A report released by DTZ Research stated that investment transactions in Singapore in the industrial sector has overtaken the residential sector, which amounted to S$1.02 billion or 38.5 percent of total transacted value in the first quarter of the year.
The report showed that after three consecutive quarters of increases in investment sales, the value of investment transactions in Q1 2010 fell 8.5 percent quarter-on-quarter to $2.64 billion.
However, the bulk of the increased transactions in industrial investments were due to the sale and leaseback deals that were made by soon-to-be-listed Cache Logistics Trust with the owners of six industrial properties totalling $713.20 million.
Residential investments amounted up to $879.20 million.

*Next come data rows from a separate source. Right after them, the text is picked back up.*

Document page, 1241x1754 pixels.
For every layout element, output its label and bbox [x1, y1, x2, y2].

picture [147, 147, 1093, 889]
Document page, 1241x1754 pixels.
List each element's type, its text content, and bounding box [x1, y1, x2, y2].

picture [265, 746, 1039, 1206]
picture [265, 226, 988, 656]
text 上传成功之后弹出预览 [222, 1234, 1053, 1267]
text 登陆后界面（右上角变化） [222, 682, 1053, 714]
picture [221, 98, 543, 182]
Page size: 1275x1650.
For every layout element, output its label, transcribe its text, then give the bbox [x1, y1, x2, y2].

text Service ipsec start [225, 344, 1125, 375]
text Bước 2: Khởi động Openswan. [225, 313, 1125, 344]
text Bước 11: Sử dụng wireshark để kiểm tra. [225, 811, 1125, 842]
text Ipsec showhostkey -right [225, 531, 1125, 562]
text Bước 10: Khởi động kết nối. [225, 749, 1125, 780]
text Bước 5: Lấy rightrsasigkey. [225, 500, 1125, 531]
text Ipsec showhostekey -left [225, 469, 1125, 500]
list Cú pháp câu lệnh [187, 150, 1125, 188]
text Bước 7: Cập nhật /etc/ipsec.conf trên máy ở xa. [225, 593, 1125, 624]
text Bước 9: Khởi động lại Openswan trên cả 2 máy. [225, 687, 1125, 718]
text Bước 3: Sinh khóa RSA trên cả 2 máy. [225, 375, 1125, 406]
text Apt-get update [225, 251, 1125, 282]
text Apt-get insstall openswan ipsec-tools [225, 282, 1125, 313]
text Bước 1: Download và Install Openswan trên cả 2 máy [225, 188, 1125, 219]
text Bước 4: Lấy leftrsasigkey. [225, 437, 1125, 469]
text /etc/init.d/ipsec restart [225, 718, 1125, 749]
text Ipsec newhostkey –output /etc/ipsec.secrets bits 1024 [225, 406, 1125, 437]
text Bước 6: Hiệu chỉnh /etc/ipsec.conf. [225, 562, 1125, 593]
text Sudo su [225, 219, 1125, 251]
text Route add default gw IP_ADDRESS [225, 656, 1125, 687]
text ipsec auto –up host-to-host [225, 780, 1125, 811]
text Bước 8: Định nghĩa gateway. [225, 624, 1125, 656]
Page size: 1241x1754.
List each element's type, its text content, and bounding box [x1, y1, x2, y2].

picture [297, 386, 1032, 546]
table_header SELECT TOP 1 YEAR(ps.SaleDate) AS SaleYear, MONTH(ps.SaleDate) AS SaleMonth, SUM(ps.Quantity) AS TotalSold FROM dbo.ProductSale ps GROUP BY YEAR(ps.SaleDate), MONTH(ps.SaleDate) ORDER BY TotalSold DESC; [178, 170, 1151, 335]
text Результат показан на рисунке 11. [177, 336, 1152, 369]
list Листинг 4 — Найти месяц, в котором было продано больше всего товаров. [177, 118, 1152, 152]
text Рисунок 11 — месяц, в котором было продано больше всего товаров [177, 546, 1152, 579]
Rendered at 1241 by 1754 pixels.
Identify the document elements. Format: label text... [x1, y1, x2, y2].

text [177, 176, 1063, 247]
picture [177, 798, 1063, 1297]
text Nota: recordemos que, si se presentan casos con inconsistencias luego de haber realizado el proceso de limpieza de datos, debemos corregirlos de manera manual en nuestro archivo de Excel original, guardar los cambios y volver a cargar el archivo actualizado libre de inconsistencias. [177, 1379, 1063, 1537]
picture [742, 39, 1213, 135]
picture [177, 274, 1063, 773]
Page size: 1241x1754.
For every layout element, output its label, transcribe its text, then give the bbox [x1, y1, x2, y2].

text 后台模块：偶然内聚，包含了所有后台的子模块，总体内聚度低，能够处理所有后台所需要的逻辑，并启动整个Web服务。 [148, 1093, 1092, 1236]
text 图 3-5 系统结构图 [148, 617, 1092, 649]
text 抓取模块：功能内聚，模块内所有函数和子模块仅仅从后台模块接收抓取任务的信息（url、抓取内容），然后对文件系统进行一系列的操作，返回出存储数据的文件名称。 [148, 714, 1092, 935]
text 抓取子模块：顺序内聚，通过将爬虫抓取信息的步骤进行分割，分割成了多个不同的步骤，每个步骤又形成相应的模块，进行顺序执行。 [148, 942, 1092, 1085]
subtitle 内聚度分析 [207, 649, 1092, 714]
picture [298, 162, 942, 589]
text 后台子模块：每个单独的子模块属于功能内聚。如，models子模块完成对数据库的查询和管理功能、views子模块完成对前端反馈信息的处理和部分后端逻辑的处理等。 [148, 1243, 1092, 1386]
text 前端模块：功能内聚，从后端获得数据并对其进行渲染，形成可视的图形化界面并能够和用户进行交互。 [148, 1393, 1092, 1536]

The majority of it (93.7 percent) was from the sale of sites in the Government Land Sales (GLS) program whereas 6.3 percent share came about from residential transactions.
The report also pointed out that that the trend is likely to continue into Q2 2010 with the GLS program expected be the main source of land supply for residential development due to the variety of GLS sites available and the speed at which they could be tendered for and put on the drawing block for sale in less than a year.
Although most of the investments were made by local developers as well as REITS, there could be more foreign purchasers in the coming quarters. “Renewed interest from foreign funds is evident as the major purchases of two office buildings – Robinson Point and One Finlayson Green – are made by overseas investors,” said Chua Chor Hoon, head of DTZ South-east Asia Research.
An ongoing economic recovery is also expected to lead to increased investment activity in 2010. “Besides the purchase of land for residential development, acquisitions by REITs are resuming. More office buildings are also expected to be transacted for redevelopment into residential use for owner occupation or rental yield,” Shaun Poh, senior director (Investment Advisory Services and Auction) noted.